BEGIN ARTICLE

Remind you of anyone?
David Cay Johnston, whose been covering Trump since his New York days in the 80s, has shown the long and repeated history of tax evasion and financial criminality of Trump and his organizations. In this sense, Trump is very clearly a member of the oligarchic elite. Keep that point in mind because it’s one I’m going to return to multiple times.
As was evidenced with The Panama Papers, tax evasion is a deeply embedded practice of the elite. As The Reece Committee showed (as far back as the 1950s), elites and the deep state have used tax-exempt Foundations as a bypass on the normal means of democratic transparency, creating undue social influence. Trump’s Foundation, not surprisingly, is under investigation for multiple potential forms of fraud. The Trump Foundation and Trump Organization more generally became a barely legal (if at all) cover for business as usual among elites—influence peddling, illegal campaign donations, and the rest. (Though worth noting that in 2016 he ran against Hillary Clinton whose own Clinton Foundation was also wrapped up in all the same exact dirty dealings, as that is the nature of oligarchic deep state power—just different factions within that same system).
Speaking of criminality, Donald’s involvement in higher end New York real estate means that he became entangled with organized crime. New York Real estate in the 1970s was totally mobbed up and there was no way one could do business in that world without having to intersect with organized crime. This intersection with the mob is the source of Trump’s persona as “The Donald”, which he later used to revive his then failing media career with The Apprentice. He’s been flaunting and joking about his ties to the criminal underworld for decades—a connection that, as we’ll see, includes ties to the Russian mafia as well.

END ARTICLE

Continue the essay on Trump's links to elite tax evasion and organized crime, picking up after its last paragraph.

BEGIN PROVIDED MATERIAL

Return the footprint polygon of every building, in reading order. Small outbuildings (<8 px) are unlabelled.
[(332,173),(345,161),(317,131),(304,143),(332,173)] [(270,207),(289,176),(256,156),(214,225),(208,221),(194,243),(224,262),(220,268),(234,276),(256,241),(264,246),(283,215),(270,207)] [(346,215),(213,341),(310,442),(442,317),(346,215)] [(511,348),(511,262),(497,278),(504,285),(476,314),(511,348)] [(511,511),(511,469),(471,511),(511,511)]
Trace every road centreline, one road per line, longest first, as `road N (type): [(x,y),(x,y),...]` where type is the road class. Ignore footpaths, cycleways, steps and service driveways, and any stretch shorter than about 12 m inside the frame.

END PROVIDED MATERIAL

● **ANSWER TO THIS PROBLEM**:
The aforementioned Roy Cohn was central in procuring for Trump his early crowing achievement, the thing that really put him on the map (literally and figuratively): Trump Tower NYC. Trump then went from New York Real Estate to the casino business in Atlantic City (New Jersey), an industry utterly mobbed up. Cohn, Trump’s political mentor, was the #1 lawyer for the mob in 1970s New York and also, as we’ll see, ties Trump to none other than Joseph McCarthy.
Trump somehow managed to fail at the casino business and he was in serious financial danger. He was bailed out by Wilbur Ross. Ross later went on to become Secretary of Commerce in Trump’s administration. Trump was cash strapped at that point—with his creditors having had to take a massive haircut from his losses in the casino business—and it was at that point that Trump needed other sources of funding. This bought him to Deutsche Bank, as well as connections to Russian and Central Asian oligarchs, mobsters, and elements connected to the Kremlin (this by the way is the real actual juice behind Trump’s connections to Russia, not the Russiagate psyop, but again we’re getting ahead of ourselves a bit.)
During the 70s and 80s, Trump becomes a regular feature in and avid consumer of tabloid news. It is from here that Trump’s rise through reality television and his entry into conspiracy-world (“birtherism”) has its roots. While Donald inherited his father’s win at all costs, eat or be eaten life philosophy, Donald brought his unique flare for the dramatic (and the absurd) into his over the top public persona. (Trump claims that flare for the dramatic came from his mother Mary Anne).
In his youth Frederick Trump (Donald’s grandfather) for a time ran a hotel/restaurant during the Gold Rush that included a brothel. As I’ve mentioned before, via the work of Anngwynn St. Just, trauma is a fractal and energies replicate through generations. Frederick’s sex work operation is very curious in light of his Donald’s later running of beauty contests and well known philandering and sexually predatory nature.
Mary Anne Trump officially baptized her children (including Donald) in her Scottish ancestry faith of Presbyterian Christianity. In practice however Donald grew up at Marble Collegiate Reformed Church. That church was the home of Norman Vincent Peale, godfather of The Prosperity Gospel, which involved the mainstreaming of New Thought (“think and grow rich”) spirituality under the guise of Christianity.
Peale was famous for repeating pithy phrases over and over again (“faith in faith”, “faith heals”, etc). Peale felt there was a “magic” in this combination between religious faith and pop positive psychology, particularly the repetition of phrases (“affirmative prayer” in New Thought language) until they embedded into his audience and helped shape their minds.
The key with such rhetoric was never to observe or reflect on the source or the meaning of those statements—what does “faith in faith” actually mean? What is faith? What does it mean to have faith in faith? Asking such questions and going deeper with them could lead to doubting the statements or actually revealing their falsehood or lack of subtlety or theological and philosophical limitations.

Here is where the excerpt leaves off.